> _WHAT THIS TASK INVOLVES_
Can you gather every line in the material below that contains the string "ingerir"? Case counts.

(Saved entries)
________
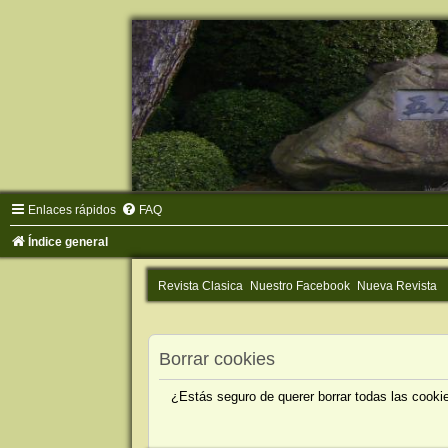
Enlaces rápidos
FAQ
Índice general
Revista Clasica
Nuestro Facebook
Nueva Revista
Borrar cookies
¿Estás seguro de querer borrar todas las cookie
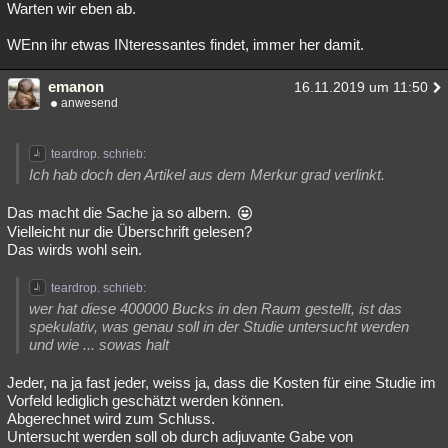
Warten wir eben ab.
WEnn ihr etwas INteressantes findet, immer her damit.
emanon
16.11.2019 um 11:50
anwesend
teardrop. schrieb:
Ich hab doch den Artikel aus dem Merkur grad verlinkt.
Das macht die Sache ja so albern.
Vielleicht nur die Überschrift gelesen?
Das wirds wohl sein.
teardrop. schrieb:
wer hat diese 400000 Bucks in den Raum gestellt, ist das
spekulativ, was genau soll in der Studie untersucht werden
und wie ... sowas halt
Jeder, na ja fast jeder, weiss ja, dass die Kosten für eine Studie im
Vorfeld lediglich geschätzt werden können.
Abgerechnet wird zum Schluss.
Untersucht werden soll ob durch adjuvante Gabe von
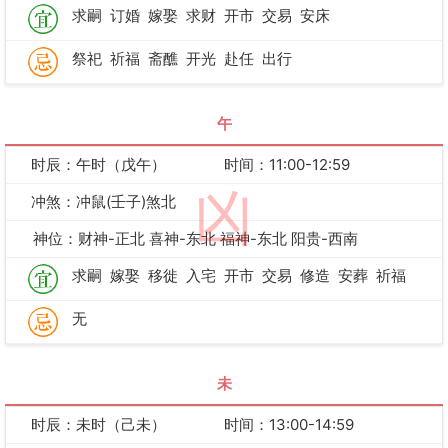
求嗣
订婚
嫁娶
求财
开市
交易
安床
祭祀
祈福
斋醮
开光
赴任
出行
午
时辰：午时（戊午）
时间：11:00-12:59
凶
冲煞：冲鼠(壬子)煞北
神位：财神-正北 喜神-东北 福神-东北 阳贵-西南
求嗣
嫁娶
移徙
入宅
开市
交易
修造
安葬
祈福
无
未
时辰：未时（己未）
时间：13:00-14:59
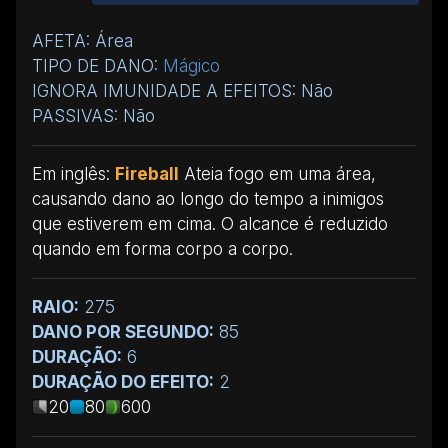
AFETA: Área
TIPO DE DANO:
Mágico
IGNORA IMUNIDADE A EFEITOS: Não
PASSIVAS: Não
Em inglês:
Fireball
Ateia fogo em uma área,
causando dano ao longo do tempo a inimigos
que estiverem em cima. O alcance é reduzido
quando em forma corpo a corpo.
RAIO:
275
DANO POR SEGUNDO:
85
DURAÇÃO:
6
DURAÇÃO DO EFEITO:
2
20
80
600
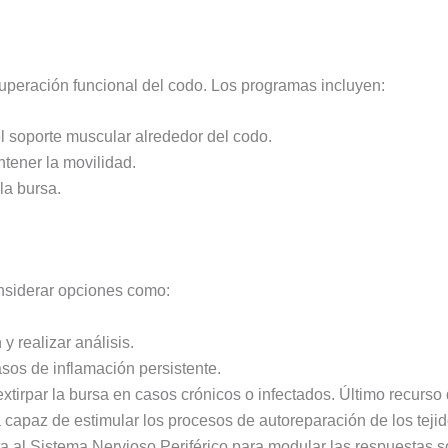
ecuperación funcional del codo. Los programas incluyen:
l soporte muscular alrededor del codo.
ener la movilidad.
la bursa.
nsiderar opciones como:
 y realizar análisis.
asos de inflamación persistente.
extirpar la bursa en casos crónicos o infectados. Último recurso
a capaz de estimular los procesos de autoreparación de los teji
ta al Sistema Nervioso Periférico para modular las respuestas so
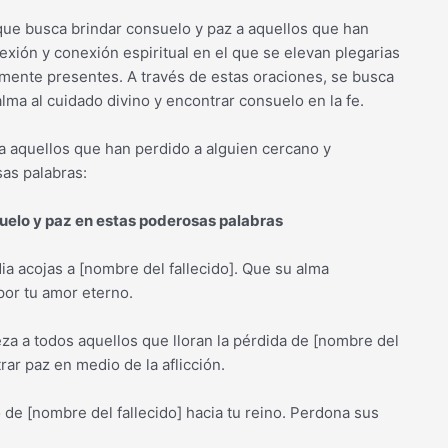
 que busca brindar consuelo y paz a aquellos que han
xión y conexión espiritual en el que se elevan plegarias
amente presentes. A través de estas oraciones, se busca
lma al cuidado divino y encontrar consuelo en la fe.
ra aquellos que han perdido a alguien cercano y
as palabras:
suelo y paz en estas poderosas palabras
dia acojas a [nombre del fallecido]. Que su alma
por tu amor eterno.
eza a todos aquellos que lloran la pérdida de [nombre del
rar paz en medio de la aflicción.
 de [nombre del fallecido] hacia tu reino. Perdona sus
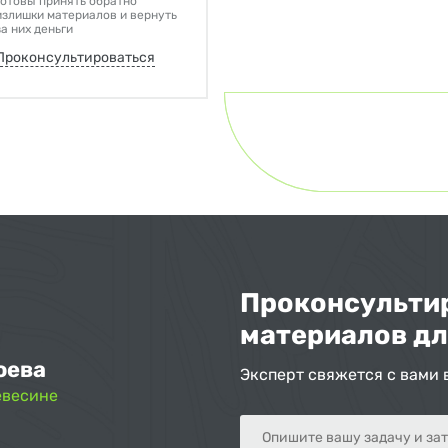
готовы принять обратно
излишки материалов и вернуть
за них деньги
Проконсультироваться
Проконсультир
материалов дл
оева
Эксперт свяжется с вами 
евесине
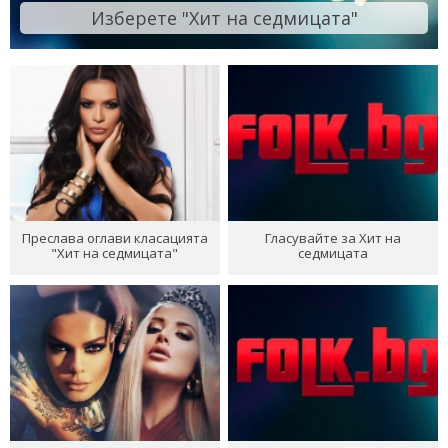
Изберете "Хит на седмицата"
Преслава оглави класацията
Гласувайте за Хит на
"Хит на седмицата"
седмицата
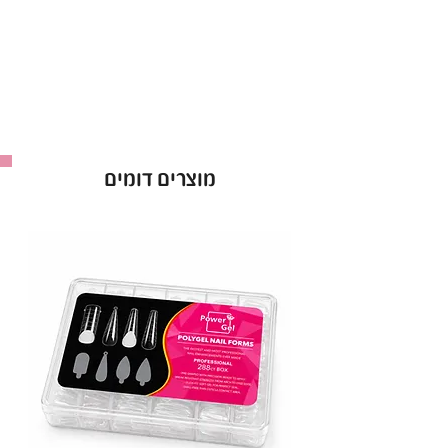
מוצרים דומים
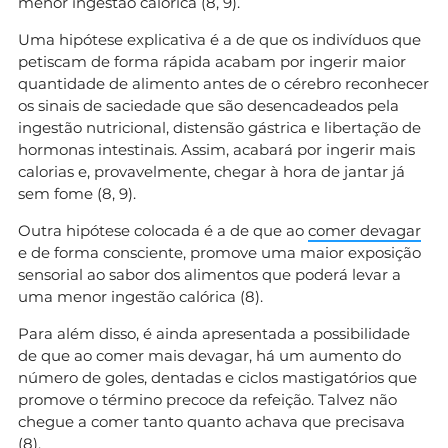
menor ingestão calórica (8, 9).
Uma hipótese explicativa é a de que os indivíduos que
petiscam de forma rápida acabam por ingerir maior
quantidade de alimento antes de o cérebro reconhecer
os sinais de saciedade que são desencadeados pela
ingestão nutricional, distensão gástrica e libertação de
hormonas intestinais. Assim, acabará por ingerir mais
calorias e, provavelmente, chegar à hora de jantar já
sem fome (8, 9).
Outra hipótese colocada é a de que ao
comer devagar
e de forma consciente, promove uma maior exposição
sensorial ao sabor dos alimentos que poderá levar a
uma menor ingestão calórica (8).
Para além disso, é ainda apresentada a possibilidade
de que ao comer mais devagar, há um aumento do
número de goles, dentadas e ciclos mastigatórios que
promove o término precoce da refeição. Talvez não
chegue a comer tanto quanto achava que precisava
(8).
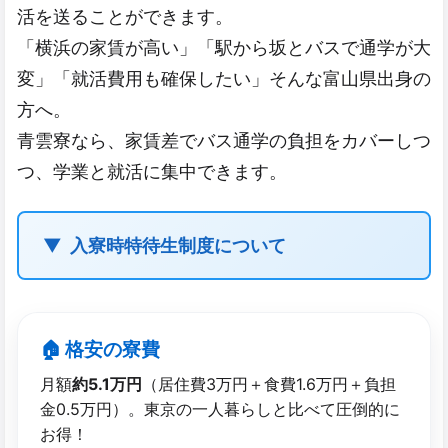
活を送ることができます。
「横浜の家賃が高い」「駅から坂とバスで通学が大
変」「就活費用も確保したい」そんな富山県出身の
方へ。
青雲寮なら、家賃差でバス通学の負担をカバーしつ
つ、学業と就活に集中できます。
入寮時特待生制度について
🏠 格安の​寮費
月額
約5.1万円
（居住費3万円＋食費1.6万円＋負担
金0.5万円）。東京の一人暮らしと比べて圧倒的に
お得！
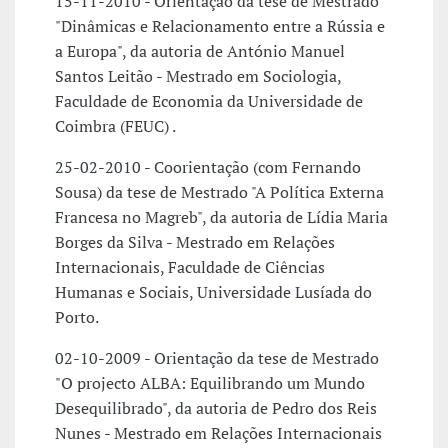
15-11-2010 - Orientação da tese de Mestrado
"Dinâmicas e Relacionamento entre a Rússia e
a Europa", da autoria de António Manuel
Santos Leitão - Mestrado em Sociologia,
Faculdade de Economia da Universidade de
Coimbra (FEUC) .
25-02-2010 - Coorientação (com Fernando
Sousa) da tese de Mestrado "A Política Externa
Francesa no Magreb", da autoria de Lídia Maria
Borges da Silva - Mestrado em Relações
Internacionais, Faculdade de Ciências
Humanas e Sociais, Universidade Lusíada do
Porto.
02-10-2009 - Orientação da tese de Mestrado
"O projecto ALBA: Equilibrando um Mundo
Desequilibrado", da autoria de Pedro dos Reis
Nunes - Mestrado em Relações Internacionais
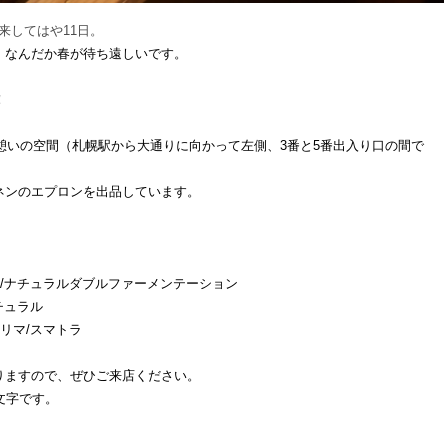
来してはや11日。
、なんだか春が待ち遠しいです。
！
・憩いの空間（札幌駅から大通りに向かって左側、3番と5番出入り口の間で
ネンのエプロンを出品しています。
）/ナチュラルダブルファーメンテーション
チュラル
リマ/スマトラ
りますので、ぜひご来店ください。
文字です。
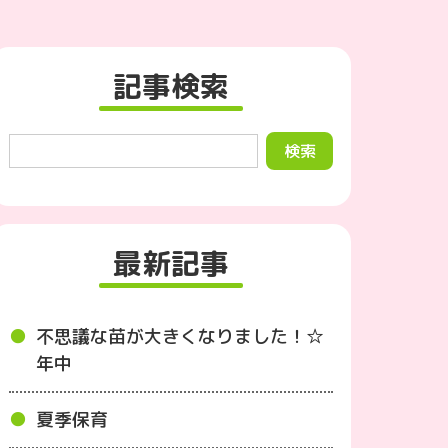
記事検索
最新記事
不思議な苗が大きくなりました！☆
年中
夏季保育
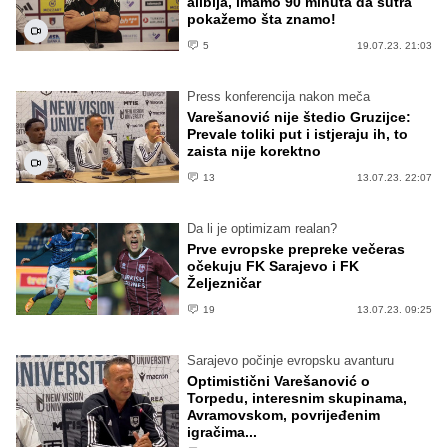
alibija, imamo 90 minuta da sutra
pokažemo šta znamo!
5
19.07.23. 21:03
Press konferencija nakon meča
Varešanović nije štedio Gruzijce:
Prevale toliki put i istjeraju ih, to
zaista nije korektno
13
13.07.23. 22:07
Da li je optimizam realan?
Prve evropske prepreke večeras
očekuju FK Sarajevo i FK
Željezničar
19
13.07.23. 09:25
Sarajevo počinje evropsku avanturu
Optimistični Varešanović o
Torpedu, interesnim skupinama,
Avramovskom, povrijeđenim
igračima...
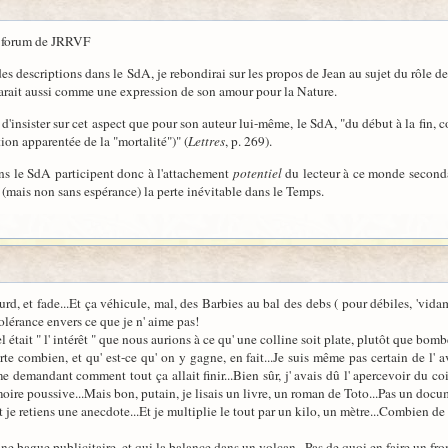
e forum de JRRVF
es descriptions dans le SdA, je rebondirai sur les propos de Jean au sujet du rôle 
arait aussi comme une expression de son amour pour la Nature.
'insister sur cet aspect que pour son auteur lui-même, le SdA, "du début à la fin, co
ion apparentée de la "mortalité")" (
Lettres
, p. 269).
ans le SdA participent donc à l'attachement
potentiel
du lecteur à ce monde secondai
 (mais non sans espérance) la perte inévitable dans le Temps.
 lourd, et fade...Et ça véhicule, mal, des Barbies au bal des debs ( pour débiles, 'vida
olérance envers ce que je n' aime pas!
ait " l' intérêt " que nous aurions à ce qu' une colline soit plate, plutôt que bombé
rte combien, et qu' est-ce qu' on y gagne, en fait...Je suis même pas certain de l' a
e demandant comment tout ça allait finir...Bien sûr, j' avais dû l' apercevoir du coi
oire poussive...Mais bon, putain, je lisais un livre, un roman de Toto...Pas un doc
t je retiens une anecdote...Et je multiplie le tout par un kilo, un mètre...Combien de s
une bague publicitaire, et qui la balance dans un volcan...Pas de quoi en faire un fr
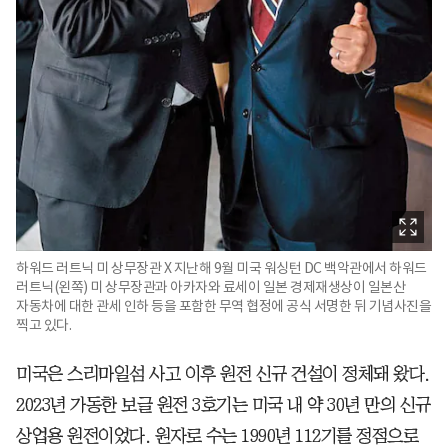
하워드 러트닉 미 상무장관 X 지난해 9월 미국 워싱턴 DC 백악관에서 하워드
러트닉(왼쪽) 미 상무장관과 아카자와 료세이 일본 경제재생상이 일본산
자동차에 대한 관세 인하 등을 포함한 무역 협정에 공식 서명한 뒤 기념사진을
찍고 있다.
미국은 스리마일섬 사고 이후 원전 신규 건설이 정체돼 왔다.
2023년 가동한 보글 원전 3호기는 미국 내 약 30년 만의 신규
상업용 원전이었다. 원자로 수는 1990년 112기를 정점으로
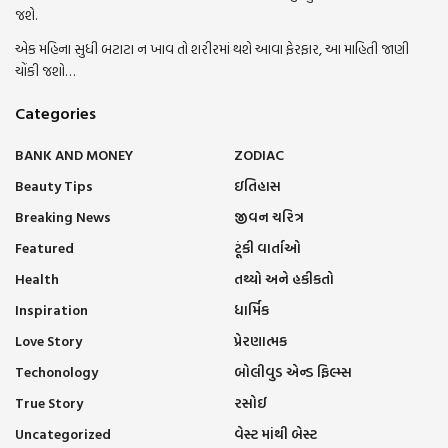
જશે.
એક મહિના સુધી બટાટા ન ખાવ તો શરીરમાં થશે આવા ફેરફાર, આ માહિતી જાણી
ચોંકી જશો…
Categories
BANK AND MONEY
ZODIAC
Beauty Tips
ઇતિહાસ
Breaking News
જીવન ચરિત્ર
Featured
ટૂંકી વાર્તાઓ
Health
તથ્યો અને હકીકતો
Inspiration
ધાર્મિક
Love Story
પ્રેરણાત્મક
Techonology
બોલીવુડ એન્ડ ફિલ્મ્સ
True Story
રસોઈ
Uncategorized
વેસ્ટ માંથી બેસ્ટ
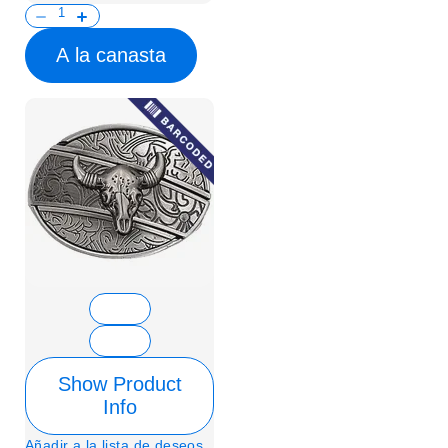
A la canasta
Show Product
Info
Añadir a la lista de deseos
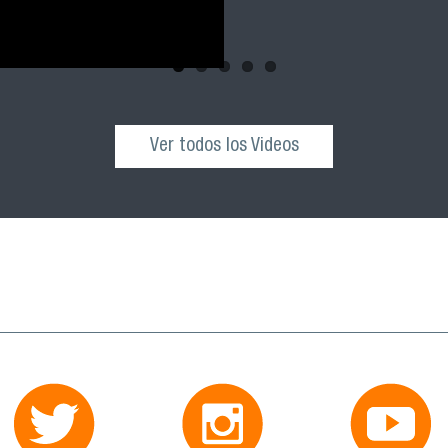
Ver todos los Videos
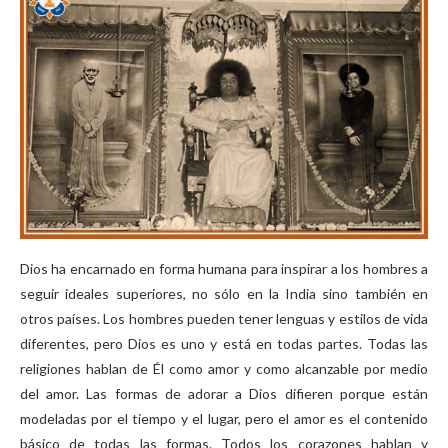
Dios ha encarnado en forma humana para inspirar a los hombres a
seguir ideales superiores, no sólo en la India sino también en
otros países. Los hombres pueden tener lenguas y estilos de vida
diferentes, pero Dios es uno y está en todas partes. Todas las
religiones hablan de Él como amor y como alcanzable por medio
del amor. Las formas de adorar a Dios difieren porque están
modeladas por el tiempo y el lugar, pero el amor es el contenido
básico de todas las formas. Todos los corazones hablan y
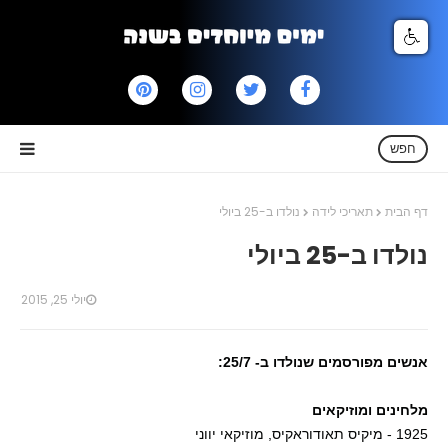
חפש
דף הבית
תאריכי לידה
נולדו ב-25 ביולי
נולדו ב-25 ביולי
יולי 25, 2015
אנשים מפורסמים שנולדו ב- 25/7:
מלחינים ומוזיקאים
1925 - מיקיס תאודוראקיס, מוזיקאי יווני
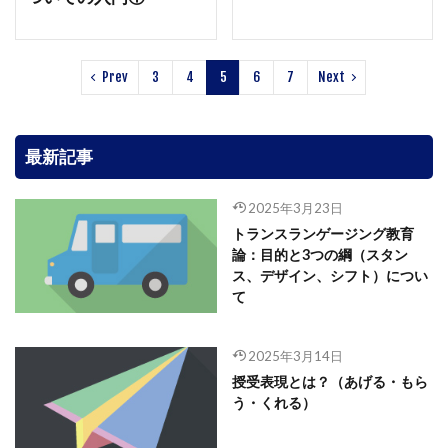
Prev
3
4
5
6
7
Next
最新記事
2025年3月23日
トランスランゲージング教育
論：目的と3つの綱（スタン
ス、デザイン、シフト）につい
て
2025年3月14日
授受表現とは？（あげる・もら
う・くれる）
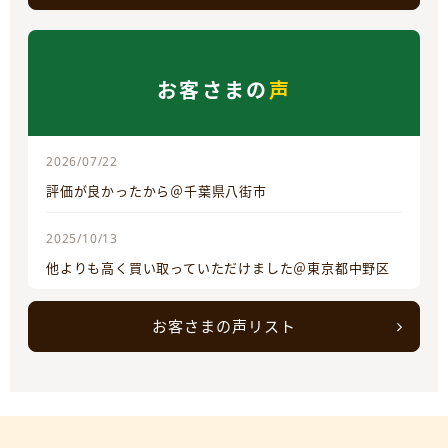
お客さまの
声
2026/07/22
評価が良かったから＠千葉県八街市
2025/10/13
他よりも高く買い取っていただけました＠東京都中野区
お客さまの声リスト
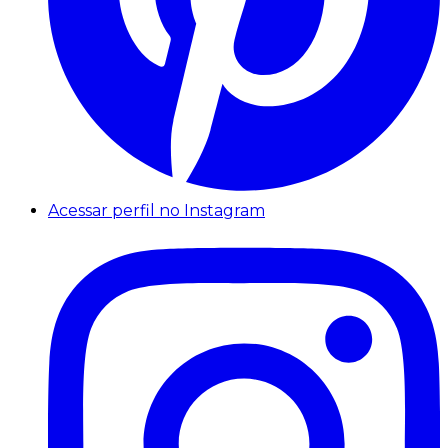
Acessar perfil no Instagram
________
> _THE ANSWER_
petiscam de forma rápida acabam por ingerir maior
hormonas intestinais. Assim, acabará por ingerir mais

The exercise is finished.